:: Directions for this task ::
Your answer must repeat all of the entries word for word, without any images.

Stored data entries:
◇ ◇ ◇ ◇ ◇ ◇ ◇
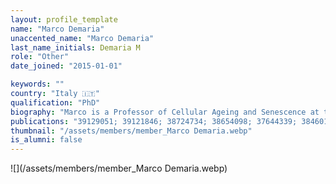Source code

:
 ```yaml
---
layout: profile_template
name: "Marco Demaria"
unaccented_name: "Marco Demaria"
last_name_initials: Demaria M
role: "Other"
date_joined: "2015-01-01"

keywords: ""
country: "Italy 🇮🇹"
qualification: "PhD"
biography: "Marco is a Professor of Cellular Ageing and Senescence at the University of Groningen's Medical Faculty. He earned his PhD in Molecular Medicine from the University of Torino, Italy, under Prof. Valeria Poli, where he studied STAT3's role in cancer cell survival and metabolism. In 2010, Marco joined Prof. Judith Campisi's lab at the Buck Institute for Research on Aging, California, to develop models for studying senescent cells and their roles in tissue repair, cancer, and aging. He later joined the University of Groningen and ERIBA in 2015, becoming the director of the Mechanism of Health, Ageing and Disease (MoHAD) Institute at UMCG in 2023, and a full professor in 2024. Marco serves as the Preseident of the International Cell Senescence Association (ICSA) and is the Editor in Chief of NPJ Aging. Outside work, Marco enjoys spending time with his family, running, traveling, cooking, and tasting wine."
publications: "39129051; 39121846; 38724734; 38654098; 37644339; 38460134; 38310117; 38052712; 38030088; 37926332; 37969056; 37802028; 37547972; 37397084; 36801257; 34908245; 36849522; 36049114; 36564381; 36045302; 36010584; 36090630; 33775830; 35609537; 34985783; 34918084; 34728311; 34911777; 34793711; 34548270; 34598318; 34536446; 33811820; 33823141; 33911261; 33556549; 33824512; 33734564; 33349436; 33467440; 33378272; 33056980; 32955770; 32800796; 32800659; 32482536; 32641409; 32727916; 32460521; 32446180; 32050662; 31675495; 31553904; 31148373; 31153901; 30907060; 30900385; 30710410; 30648461; 30395873; 29985363; 29575469; 29477613; 29686183; 29484109; 29386135; 28844647; 28436958; 28111332; 27979832; 28616578; 26845683; 26657143; 26658759; 26404840; 26240345; 26147250; 25281806; 25855157; 26158292; 25584795; 25499914; 24500994; 25089666; 23600398; 23503512; 22402588; 22915708; 22404905; 24058770; 25436678; 22496421; 22342914; 22535863; 21926478; 21084727; 20215508"
thumbnail: "/assets/members/member_Marco Demaria.webp"
is_alumni: false
---
```


 ![](/assets/members/member_Marco Demaria.webp)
◇ ◇ ◇ ◇ ◇ ◇ ◇
:: Answer below ::
Source code

:
 ```yaml
---
layout: profile_template
name: "Marco Demaria"
unaccented_name: "Marco Demaria"
last_name_initials: Demaria M
role: "Other"
date_joined: "2015-01-01"

keywords: ""
country: "Italy 🇮🇹"
qualification: "PhD"
biography: "Marco is a Professor of Cellular Ageing and Senescence at the University of Groningen's Medical Faculty. He earned his PhD in Molecular Medicine from the University of Torino, Italy, under Prof. Valeria Poli, where he studied STAT3's role in cancer cell survival and metabolism. In 2010, Marco joined Prof. Judith Campisi's lab at the Buck Institute for Research on Aging, California, to develop models for studying senescent cells and their roles in tissue repair, cancer, and aging. He later joined the University of Groningen and ERIBA in 2015, becoming the director of the Mechanism of Health, Ageing and Disease (MoHAD) Institute at UMCG in 2023, and a full professor in 2024. Marco serves as the Preseident of the International Cell Senescence Association (ICSA) and is the Editor in Chief of NPJ Aging. Outside work, Marco enjoys spending time with his family, running, traveling, cooking, and tasting wine."
publications: "39129051; 39121846; 38724734; 38654098; 37644339; 38460134; 38310117; 38052712; 38030088; 37926332; 37969056; 37802028; 37547972; 37397084; 36801257; 34908245; 36849522; 36049114; 36564381; 36045302; 36010584; 36090630; 33775830; 35609537; 34985783; 34918084; 34728311; 34911777; 34793711; 34548270; 34598318; 34536446; 33811820; 33823141; 33911261; 33556549; 33824512; 33734564; 33349436; 33467440; 33378272; 33056980; 32955770; 32800796; 32800659; 32482536; 32641409; 32727916; 32460521; 32446180; 32050662; 31675495; 31553904; 31148373; 31153901; 30907060; 30900385; 30710410; 30648461; 30395873; 29985363; 29575469; 29477613; 29686183; 29484109; 29386135; 28844647; 28436958; 28111332; 27979832; 28616578; 26845683; 26657143; 26658759; 26404840; 26240345; 26147250; 25281806; 25855157; 26158292; 25584795; 25499914; 24500994; 25089666; 23600398; 23503512; 22402588; 22915708; 22404905; 24058770; 25436678; 22496421; 22342914; 22535863; 21926478; 21084727; 20215508"
thumbnail: "/assets/members/member_Marco Demaria.webp"
is_alumni: false
---
```


 ![](/assets/members/member_Marco Demaria.webp)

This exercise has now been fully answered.